Let $\lambda\in (-1,1)$. Show that for every $f\in C[0,1]$ there exists a unique solution $u\in C[0,1]$ to
$$-u''(x)+\lambda \int^1_0 \sin(u(y))dy =f(x)$$
With $u(0)=u'(1)=0$.
My work thus far:
$$\langle Lu,v \rangle = \int^1_0 -u''(x)v(x)dx+ \lambda \int^1_0 \sin(u(y))dy\int^1_0 v(x)dx $$
Using IBP, we find $v'(1)=0$, $v(0)=0$, and
$$\langle Lu,v \rangle = \int^1_0 u(x)(-v''(x))dx+\lambda\int^1_0 \sin(u(y))dy\int^1_0 v(x)dx $$
So what is the adjoint operator $L^*$? Orevious experience tempts me to say $L^*v=-v''$
If this is the case $N(L^*)=\left\{0\right\}$, so that there is always a solution to $Lu=f$.

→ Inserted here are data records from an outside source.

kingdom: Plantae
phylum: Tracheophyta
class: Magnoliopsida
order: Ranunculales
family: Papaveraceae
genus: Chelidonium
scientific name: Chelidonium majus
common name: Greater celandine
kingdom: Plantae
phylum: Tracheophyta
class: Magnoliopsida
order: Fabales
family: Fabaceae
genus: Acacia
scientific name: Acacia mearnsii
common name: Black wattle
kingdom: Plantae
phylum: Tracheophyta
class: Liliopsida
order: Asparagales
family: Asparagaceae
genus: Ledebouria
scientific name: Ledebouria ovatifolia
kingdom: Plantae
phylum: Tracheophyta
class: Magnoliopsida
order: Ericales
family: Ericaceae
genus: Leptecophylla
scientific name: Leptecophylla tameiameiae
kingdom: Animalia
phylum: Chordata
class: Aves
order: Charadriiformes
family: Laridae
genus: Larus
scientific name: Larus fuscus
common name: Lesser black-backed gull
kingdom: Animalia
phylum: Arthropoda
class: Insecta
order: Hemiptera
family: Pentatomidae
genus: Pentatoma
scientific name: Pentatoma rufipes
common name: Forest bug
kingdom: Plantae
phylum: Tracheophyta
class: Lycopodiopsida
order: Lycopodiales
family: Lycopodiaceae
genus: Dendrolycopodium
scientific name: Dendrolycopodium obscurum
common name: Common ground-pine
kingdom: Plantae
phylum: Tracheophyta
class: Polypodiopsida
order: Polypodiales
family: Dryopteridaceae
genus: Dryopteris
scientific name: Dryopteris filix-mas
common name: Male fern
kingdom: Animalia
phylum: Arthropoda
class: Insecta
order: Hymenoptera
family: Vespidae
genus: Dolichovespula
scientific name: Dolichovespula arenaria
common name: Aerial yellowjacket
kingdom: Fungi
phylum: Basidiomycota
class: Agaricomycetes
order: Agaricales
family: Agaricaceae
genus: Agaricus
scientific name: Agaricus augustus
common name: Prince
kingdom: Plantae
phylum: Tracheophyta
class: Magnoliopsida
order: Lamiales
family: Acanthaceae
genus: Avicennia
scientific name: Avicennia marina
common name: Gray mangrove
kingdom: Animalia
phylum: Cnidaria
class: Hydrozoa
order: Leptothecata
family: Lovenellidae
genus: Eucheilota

For uniqueness, Let $\lambda=0$. Then $-u''=0$ implies $u=0$ so the solution will be unique.
Let $\lambda\neq 0$. Then boundary conditions tell us
$$-u''(x)+\lambda c =0 \implies u(x)=(x^2-x)\frac{\lambda c}{2}$$
So the question becomes, is there a nonzero $c$ that satisfies
$$-\lambda c+\lambda \int^1_0 \sin\left((y^2-y)\frac{\lambda c}{2} \right)dy =0 $$
Uhh.....?